HumanSignal / label-studio

Label Studio is a multi-type data labeling and annotation tool with standardized output format
https://labelstud.io
Apache License 2.0
19.05k stars 2.37k forks source link

Is it possible to convert texts containing relations annotated in Label Studio into a Spacy binary file format ? #4144

Closed Sofyan-fcomte closed 1 year ago

Sofyan-fcomte commented 1 year ago

Is there a converter somewhere that can be used to turn JSON Label Studio files into Spacy binary file format ? I've been working on Label Studio for a while and I didn't expect to hit this roadblock... I urgently need some sort of converter for a relation extraction project. For context, I'm talking about Spacy's custom relation extraction component : https://youtu.be/8HL-Ap5_Axo While Label Studio's documentation shows that annotations for NER can be converted to Spacy binary format if they are exported as CONLL2003 files, the CONLL2003 format doesn't capture the annotated relations.

Is there a solution or work around to this problem ?

AbubakarSaad commented 1 year ago

Hello Sofyan-fcomte,

Unfortunately, there isn't a direct converter to transform Label Studio JSON files with relation annotations into spaCy binary format. However, you can create a custom script to convert the Label Studio JSON annotations to a format that spaCy can understand for relation extraction.

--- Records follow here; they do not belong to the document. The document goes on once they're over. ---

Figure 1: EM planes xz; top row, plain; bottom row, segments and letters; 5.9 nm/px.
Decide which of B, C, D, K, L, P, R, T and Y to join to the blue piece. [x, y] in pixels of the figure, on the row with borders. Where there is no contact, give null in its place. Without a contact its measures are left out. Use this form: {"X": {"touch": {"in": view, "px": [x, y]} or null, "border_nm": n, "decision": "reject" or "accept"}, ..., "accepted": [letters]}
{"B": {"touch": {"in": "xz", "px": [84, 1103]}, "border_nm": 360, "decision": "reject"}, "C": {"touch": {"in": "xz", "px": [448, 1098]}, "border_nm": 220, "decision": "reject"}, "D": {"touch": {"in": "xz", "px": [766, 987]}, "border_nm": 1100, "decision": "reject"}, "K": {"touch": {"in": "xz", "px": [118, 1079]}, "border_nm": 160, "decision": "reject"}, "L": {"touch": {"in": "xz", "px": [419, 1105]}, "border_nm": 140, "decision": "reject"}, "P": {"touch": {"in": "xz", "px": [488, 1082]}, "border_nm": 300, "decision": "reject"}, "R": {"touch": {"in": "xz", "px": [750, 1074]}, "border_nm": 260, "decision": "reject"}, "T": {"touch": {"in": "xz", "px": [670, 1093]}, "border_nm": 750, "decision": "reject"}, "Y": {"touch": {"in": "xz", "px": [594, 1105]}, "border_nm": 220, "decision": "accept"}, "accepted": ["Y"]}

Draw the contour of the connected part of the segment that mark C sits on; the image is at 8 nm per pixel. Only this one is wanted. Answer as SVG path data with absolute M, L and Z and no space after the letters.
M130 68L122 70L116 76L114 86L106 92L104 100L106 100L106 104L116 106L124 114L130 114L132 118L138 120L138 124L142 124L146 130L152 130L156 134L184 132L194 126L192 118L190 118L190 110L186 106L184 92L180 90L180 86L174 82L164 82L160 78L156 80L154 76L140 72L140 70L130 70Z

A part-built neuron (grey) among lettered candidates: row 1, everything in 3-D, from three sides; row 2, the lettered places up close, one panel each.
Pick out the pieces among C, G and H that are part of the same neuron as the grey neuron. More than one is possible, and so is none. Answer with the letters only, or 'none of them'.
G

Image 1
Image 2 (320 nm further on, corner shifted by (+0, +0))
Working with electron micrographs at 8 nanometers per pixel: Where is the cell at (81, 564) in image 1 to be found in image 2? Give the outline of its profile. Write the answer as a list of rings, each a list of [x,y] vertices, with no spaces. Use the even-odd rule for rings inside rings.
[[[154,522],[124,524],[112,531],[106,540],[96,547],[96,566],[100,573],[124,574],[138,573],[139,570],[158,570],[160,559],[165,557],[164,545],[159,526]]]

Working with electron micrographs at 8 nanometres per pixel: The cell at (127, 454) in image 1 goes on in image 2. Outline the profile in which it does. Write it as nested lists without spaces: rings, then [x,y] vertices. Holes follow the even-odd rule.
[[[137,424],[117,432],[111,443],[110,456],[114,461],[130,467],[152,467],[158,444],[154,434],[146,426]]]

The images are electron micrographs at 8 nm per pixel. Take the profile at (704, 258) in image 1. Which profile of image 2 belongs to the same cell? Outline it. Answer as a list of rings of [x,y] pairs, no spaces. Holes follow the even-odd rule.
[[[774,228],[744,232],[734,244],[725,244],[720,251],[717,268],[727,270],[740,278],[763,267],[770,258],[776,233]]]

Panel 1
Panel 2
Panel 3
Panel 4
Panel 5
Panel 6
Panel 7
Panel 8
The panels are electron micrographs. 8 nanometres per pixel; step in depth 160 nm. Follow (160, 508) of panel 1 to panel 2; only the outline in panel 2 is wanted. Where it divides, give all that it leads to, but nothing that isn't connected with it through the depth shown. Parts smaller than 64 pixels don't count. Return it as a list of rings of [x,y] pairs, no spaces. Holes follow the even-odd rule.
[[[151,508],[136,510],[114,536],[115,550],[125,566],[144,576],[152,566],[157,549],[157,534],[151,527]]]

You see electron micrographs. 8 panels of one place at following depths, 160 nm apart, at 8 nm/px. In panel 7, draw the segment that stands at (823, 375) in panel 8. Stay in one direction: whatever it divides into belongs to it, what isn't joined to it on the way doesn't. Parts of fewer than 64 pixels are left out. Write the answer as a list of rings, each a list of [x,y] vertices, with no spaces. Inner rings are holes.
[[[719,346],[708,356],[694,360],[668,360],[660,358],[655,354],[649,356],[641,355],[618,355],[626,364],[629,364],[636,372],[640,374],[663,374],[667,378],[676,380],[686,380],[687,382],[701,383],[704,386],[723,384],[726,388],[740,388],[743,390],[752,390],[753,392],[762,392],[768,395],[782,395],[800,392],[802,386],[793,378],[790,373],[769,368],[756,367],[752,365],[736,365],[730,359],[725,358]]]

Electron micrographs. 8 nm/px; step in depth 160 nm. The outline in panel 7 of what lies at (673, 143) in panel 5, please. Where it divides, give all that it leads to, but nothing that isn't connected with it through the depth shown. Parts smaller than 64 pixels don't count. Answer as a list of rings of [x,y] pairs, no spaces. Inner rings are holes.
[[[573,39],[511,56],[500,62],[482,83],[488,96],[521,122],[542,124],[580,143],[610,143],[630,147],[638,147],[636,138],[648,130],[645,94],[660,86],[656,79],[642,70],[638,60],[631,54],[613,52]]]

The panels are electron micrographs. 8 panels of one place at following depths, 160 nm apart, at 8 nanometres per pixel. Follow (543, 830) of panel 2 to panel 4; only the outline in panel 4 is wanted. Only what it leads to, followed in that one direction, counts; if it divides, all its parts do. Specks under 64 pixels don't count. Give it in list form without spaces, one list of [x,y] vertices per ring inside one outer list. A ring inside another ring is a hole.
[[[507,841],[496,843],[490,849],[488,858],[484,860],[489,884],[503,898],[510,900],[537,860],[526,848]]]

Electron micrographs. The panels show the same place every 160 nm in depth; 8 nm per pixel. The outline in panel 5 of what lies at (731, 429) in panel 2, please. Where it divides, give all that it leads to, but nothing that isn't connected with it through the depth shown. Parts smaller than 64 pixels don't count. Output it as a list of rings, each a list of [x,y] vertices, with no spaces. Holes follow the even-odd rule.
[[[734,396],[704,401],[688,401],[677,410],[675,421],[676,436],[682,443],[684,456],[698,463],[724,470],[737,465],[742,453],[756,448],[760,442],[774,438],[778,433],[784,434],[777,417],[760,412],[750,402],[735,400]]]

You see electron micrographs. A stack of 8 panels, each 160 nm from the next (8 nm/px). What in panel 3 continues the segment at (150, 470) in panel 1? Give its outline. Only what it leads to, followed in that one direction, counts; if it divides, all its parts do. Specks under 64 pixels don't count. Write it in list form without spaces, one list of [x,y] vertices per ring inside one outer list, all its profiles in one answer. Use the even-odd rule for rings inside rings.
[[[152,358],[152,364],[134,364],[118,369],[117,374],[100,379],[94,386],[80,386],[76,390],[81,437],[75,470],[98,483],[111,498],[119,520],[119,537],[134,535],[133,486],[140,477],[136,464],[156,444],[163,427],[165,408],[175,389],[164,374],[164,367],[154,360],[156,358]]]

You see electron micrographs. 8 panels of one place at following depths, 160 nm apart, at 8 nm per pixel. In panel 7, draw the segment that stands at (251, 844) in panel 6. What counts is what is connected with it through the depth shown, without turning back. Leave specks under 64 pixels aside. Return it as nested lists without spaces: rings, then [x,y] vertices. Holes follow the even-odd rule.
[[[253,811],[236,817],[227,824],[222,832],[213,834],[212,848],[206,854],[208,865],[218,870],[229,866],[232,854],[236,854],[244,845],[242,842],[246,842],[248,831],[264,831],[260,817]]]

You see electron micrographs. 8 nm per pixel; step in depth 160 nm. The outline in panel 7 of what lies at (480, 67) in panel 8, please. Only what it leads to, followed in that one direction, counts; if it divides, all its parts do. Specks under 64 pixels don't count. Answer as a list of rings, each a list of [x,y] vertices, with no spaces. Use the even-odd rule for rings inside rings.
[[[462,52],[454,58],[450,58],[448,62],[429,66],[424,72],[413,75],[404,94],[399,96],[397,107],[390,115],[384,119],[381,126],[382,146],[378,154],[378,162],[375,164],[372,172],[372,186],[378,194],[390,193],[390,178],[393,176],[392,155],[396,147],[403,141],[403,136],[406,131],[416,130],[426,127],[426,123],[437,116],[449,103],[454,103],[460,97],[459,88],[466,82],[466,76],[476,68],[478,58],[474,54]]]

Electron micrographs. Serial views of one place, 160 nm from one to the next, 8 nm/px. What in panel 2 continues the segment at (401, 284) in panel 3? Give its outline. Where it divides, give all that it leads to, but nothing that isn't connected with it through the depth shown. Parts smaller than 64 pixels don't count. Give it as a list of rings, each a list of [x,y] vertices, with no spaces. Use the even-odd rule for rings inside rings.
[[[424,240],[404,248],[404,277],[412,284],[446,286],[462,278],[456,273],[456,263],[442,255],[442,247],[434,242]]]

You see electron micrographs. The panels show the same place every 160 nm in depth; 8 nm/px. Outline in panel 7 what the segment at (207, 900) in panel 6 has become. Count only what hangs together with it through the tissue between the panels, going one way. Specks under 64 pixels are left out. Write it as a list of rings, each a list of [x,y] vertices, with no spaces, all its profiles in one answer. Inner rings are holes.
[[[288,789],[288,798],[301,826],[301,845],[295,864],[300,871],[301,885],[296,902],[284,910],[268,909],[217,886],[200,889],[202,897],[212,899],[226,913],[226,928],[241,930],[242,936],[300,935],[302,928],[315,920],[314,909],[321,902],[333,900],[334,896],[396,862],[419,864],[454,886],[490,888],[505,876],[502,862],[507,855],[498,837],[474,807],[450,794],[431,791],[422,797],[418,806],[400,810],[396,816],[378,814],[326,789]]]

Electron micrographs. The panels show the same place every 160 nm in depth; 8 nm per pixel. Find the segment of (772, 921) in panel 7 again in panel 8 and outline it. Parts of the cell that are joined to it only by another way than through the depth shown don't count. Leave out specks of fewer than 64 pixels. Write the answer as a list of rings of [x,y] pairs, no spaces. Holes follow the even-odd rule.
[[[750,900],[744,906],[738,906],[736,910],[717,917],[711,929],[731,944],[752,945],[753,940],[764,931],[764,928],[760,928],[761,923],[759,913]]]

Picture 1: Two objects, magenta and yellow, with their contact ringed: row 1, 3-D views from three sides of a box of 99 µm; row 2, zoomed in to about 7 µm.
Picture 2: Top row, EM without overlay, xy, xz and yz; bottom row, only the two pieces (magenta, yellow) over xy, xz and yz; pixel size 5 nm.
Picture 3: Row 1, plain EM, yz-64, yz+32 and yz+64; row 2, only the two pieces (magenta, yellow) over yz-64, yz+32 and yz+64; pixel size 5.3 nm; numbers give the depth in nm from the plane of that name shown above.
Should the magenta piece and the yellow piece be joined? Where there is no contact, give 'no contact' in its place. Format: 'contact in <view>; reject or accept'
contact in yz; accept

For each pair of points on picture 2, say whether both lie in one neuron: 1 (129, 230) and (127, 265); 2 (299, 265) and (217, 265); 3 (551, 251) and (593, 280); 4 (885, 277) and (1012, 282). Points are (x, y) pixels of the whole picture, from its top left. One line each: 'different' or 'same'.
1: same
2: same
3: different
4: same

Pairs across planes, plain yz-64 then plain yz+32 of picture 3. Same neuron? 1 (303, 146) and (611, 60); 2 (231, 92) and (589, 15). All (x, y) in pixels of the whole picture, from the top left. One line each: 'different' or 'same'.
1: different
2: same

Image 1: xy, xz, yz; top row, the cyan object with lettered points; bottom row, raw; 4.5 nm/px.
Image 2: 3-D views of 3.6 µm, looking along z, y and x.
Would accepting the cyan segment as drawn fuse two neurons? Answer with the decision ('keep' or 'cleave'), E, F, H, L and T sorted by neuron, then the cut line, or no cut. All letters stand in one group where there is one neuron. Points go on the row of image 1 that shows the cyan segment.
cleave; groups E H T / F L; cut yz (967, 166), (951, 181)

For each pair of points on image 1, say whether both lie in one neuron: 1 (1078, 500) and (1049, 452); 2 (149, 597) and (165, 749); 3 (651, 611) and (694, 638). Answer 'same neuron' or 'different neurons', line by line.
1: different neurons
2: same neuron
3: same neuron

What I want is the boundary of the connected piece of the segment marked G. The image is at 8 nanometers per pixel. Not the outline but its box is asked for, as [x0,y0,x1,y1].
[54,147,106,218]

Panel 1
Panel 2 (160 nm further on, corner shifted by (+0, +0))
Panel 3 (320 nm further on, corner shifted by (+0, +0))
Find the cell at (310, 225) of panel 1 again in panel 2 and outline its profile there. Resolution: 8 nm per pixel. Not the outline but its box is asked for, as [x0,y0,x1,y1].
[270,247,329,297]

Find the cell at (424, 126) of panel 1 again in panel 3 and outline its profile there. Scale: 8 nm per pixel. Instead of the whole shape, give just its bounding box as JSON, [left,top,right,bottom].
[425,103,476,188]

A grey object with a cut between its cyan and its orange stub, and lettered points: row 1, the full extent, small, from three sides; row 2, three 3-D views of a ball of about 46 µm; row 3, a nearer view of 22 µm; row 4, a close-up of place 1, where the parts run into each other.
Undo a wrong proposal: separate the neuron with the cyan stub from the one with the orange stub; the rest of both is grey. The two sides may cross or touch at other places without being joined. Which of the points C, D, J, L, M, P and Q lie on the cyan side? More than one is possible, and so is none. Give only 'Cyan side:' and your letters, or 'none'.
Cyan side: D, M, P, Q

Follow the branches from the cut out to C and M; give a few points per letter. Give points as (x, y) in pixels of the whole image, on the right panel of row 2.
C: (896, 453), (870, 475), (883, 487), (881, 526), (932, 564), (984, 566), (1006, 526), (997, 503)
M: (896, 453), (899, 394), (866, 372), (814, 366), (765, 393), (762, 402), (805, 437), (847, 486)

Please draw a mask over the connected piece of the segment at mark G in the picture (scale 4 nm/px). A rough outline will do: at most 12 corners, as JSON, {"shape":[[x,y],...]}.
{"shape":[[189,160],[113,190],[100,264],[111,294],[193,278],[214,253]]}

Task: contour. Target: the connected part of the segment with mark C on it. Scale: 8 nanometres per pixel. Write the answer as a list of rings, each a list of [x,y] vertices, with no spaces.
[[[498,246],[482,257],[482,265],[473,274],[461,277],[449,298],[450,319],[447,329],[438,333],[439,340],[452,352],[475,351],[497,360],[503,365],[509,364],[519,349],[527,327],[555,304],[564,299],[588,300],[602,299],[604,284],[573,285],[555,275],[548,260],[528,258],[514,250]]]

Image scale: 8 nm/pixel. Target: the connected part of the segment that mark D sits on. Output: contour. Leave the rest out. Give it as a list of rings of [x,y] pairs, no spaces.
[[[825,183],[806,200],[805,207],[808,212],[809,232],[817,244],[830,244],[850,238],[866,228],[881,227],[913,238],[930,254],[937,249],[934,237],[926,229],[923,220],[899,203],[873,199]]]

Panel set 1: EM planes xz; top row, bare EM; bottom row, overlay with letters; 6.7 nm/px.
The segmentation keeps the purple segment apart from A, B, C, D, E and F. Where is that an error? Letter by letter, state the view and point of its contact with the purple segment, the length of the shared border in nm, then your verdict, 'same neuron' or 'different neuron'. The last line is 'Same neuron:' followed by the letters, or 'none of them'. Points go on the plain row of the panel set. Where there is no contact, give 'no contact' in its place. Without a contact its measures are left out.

Here's a high-level outline of the steps you can follow:

  1. Export your annotations from Label Studio in JSON format.
  2. Write a custom script to parse the Label Studio JSON annotations and extract the relevant information for relation extraction.
  3. Convert the extracted information into a format that spaCy's custom relation extraction component can understand, such as the format used in the example in the video you provided.
  4. Train your spaCy relation extraction model using the converted data.

Keep in mind that this process requires some programming skills, and you might need to adjust it based on your specific project requirements.